An epidemiologist and former Vice-Chancellor of the University of Health and Allied Sciences, Professor Fred Newton Binka, has advocated the training of more people in the testing for and treatment of malaria.
He said he was of the belief that if at least two million people were trained to test and treat malaria, it would greatly enhance the country’s drive to eliminate malaria.
In an interview with the Daily Graphic, Prof. Binka suggested that retired teachers and civil servants staying in their villages could all be trained in malaria treatment.
“You are a retired teacher or civil servant staying at your village and they say there is no hospital; but you are the hospital. We can train you and the government can give you the drugs for the children and you can test and treat them. And when you do that, you would have given back to society,” he noted.

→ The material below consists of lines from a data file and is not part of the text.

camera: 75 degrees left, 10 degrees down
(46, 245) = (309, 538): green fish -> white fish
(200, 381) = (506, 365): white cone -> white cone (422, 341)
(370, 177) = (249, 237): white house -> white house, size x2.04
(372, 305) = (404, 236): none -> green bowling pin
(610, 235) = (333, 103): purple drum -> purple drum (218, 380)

For him, since many Ghanaians already had knowledge about malaria, training and certifying such people to test for and treat malaria would impact positively on Ghana’s malaria elimination process and also help prevent the abuse of malaria drugs or medication.
Prof. Binka was speaking on the sidelines of a workshop organised for the Parliamentary Select Committee on Health by the Ministry of Health and the Ghana Health Service (GHS), with support from Speak Up Africa, a non-governmental organisation (NGO), in Accra last Thursday.

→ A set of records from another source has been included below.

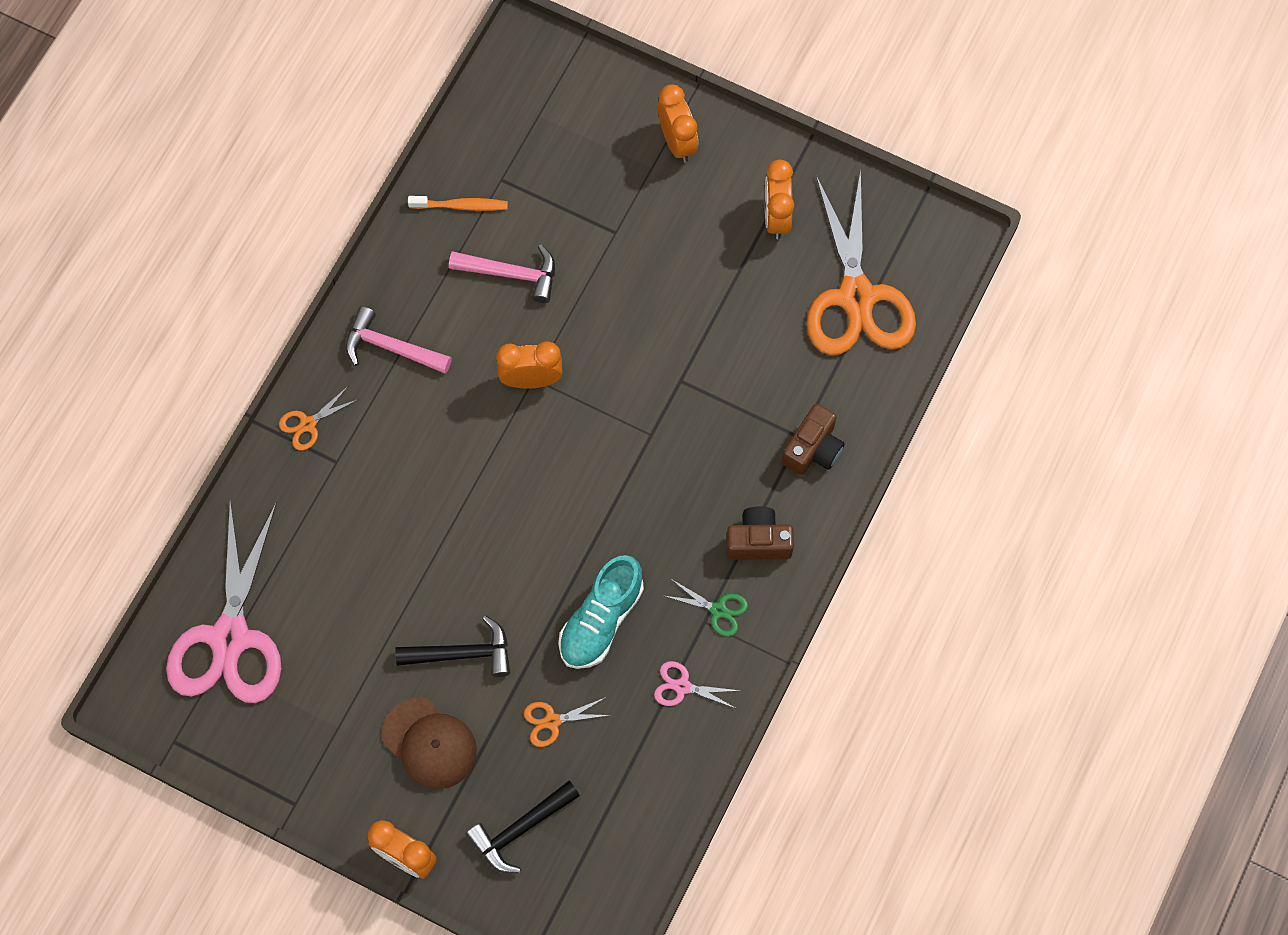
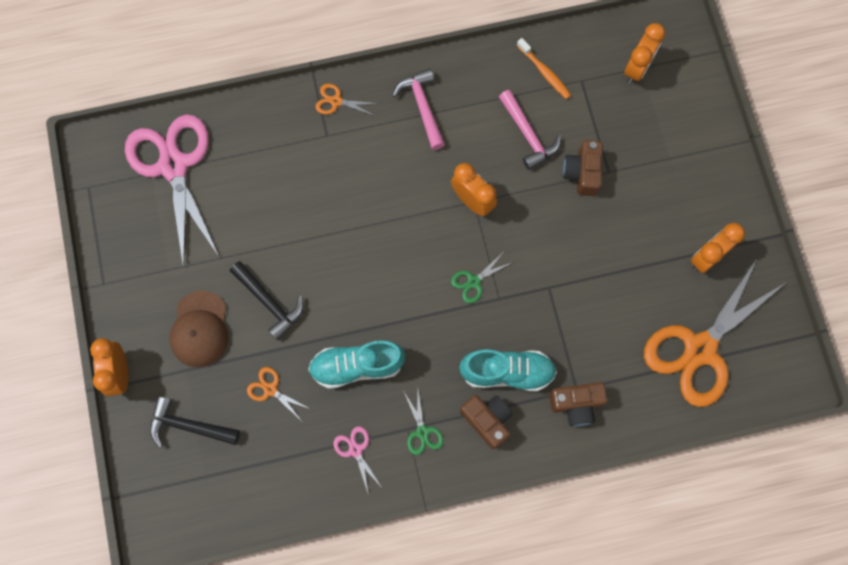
camera: 50 degrees right, 5 degrees up
(230, 637) = (173, 166): pink scissors -> pink scissors turned 105 degrees clockwise
(594, 257) = (582, 173): none -> brown camera
(613, 444) = (473, 281): none -> green scissors
(677, 142) = (700, 159): orange clock -> orange clock (637, 68)
(728, 486) = (507, 372): none -> turquoise shoe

He said training and certifying many Ghanaians in malaria treatment would help provide accurate data on the scale of the menace.
The epidemiologist and researcher explained that people who self-treated malaria, without going to any trained person to test for and administer appropriate malaria medications, were about 10 times higher than those who went to see professionals.
That, Prof. Binka said, made it difficult for the MoH and the GHS, particularly the National Malaria Control Programme (NMCP), to have accurate data on the scale of the disease in the country.
“At the moment, the medical complexities of malaria are done with. We can now test for malaria very quickly and anybody can be taught how to do that. So we all know that if one catches malaria, the policy says one must treat it within 24 hours. If we do that, nobody will die from malaria and the drugs will work,” he noted.
He explained that there were effective malaria drugs on the market and that when people were properly trained to test and administer the right medications at the right time, it would help in the fight against malaria.
The former vice-chancellor further stressed that in order to get things done to help eliminate malaria, approaches to fighting malaria must be varied in regions and in seasons.
For him, the one-size-fits-all approach being used currently would not help eliminate malaria in the country.
Prof. Binka also called on the government to commit more resources to fight malaria, saying “if resources are not given to the people in the local areas, we can’t do anything”.
He was of the view that “when money is given at the national level, they don’t distribute it to the local level”, pointing out that the local assemblies needed money to implement malaria elimination programmes.
For him, political commitment was the magic bullet that would help the country eliminate malaria, saying the allocation of resources to fight malaria had been very low.
Essence of workshop
Touching on the essence of the workshop, the Programme Manager of the NMCP, Dr Keziah Malm, said the workshop was to help provide a better understanding of the malaria menace in the country to legislators to enable them to prioritise it among their activities.
“Basically, we are really pushing for the eventual elimination of malaria in the country; if not in the whole country, at least part of the country,” she said.
She said one of the key elements to help eliminate malaria in the country was to get the right political commitment, hence “the need to engage Parliament to push the agenda to eliminate malaria”.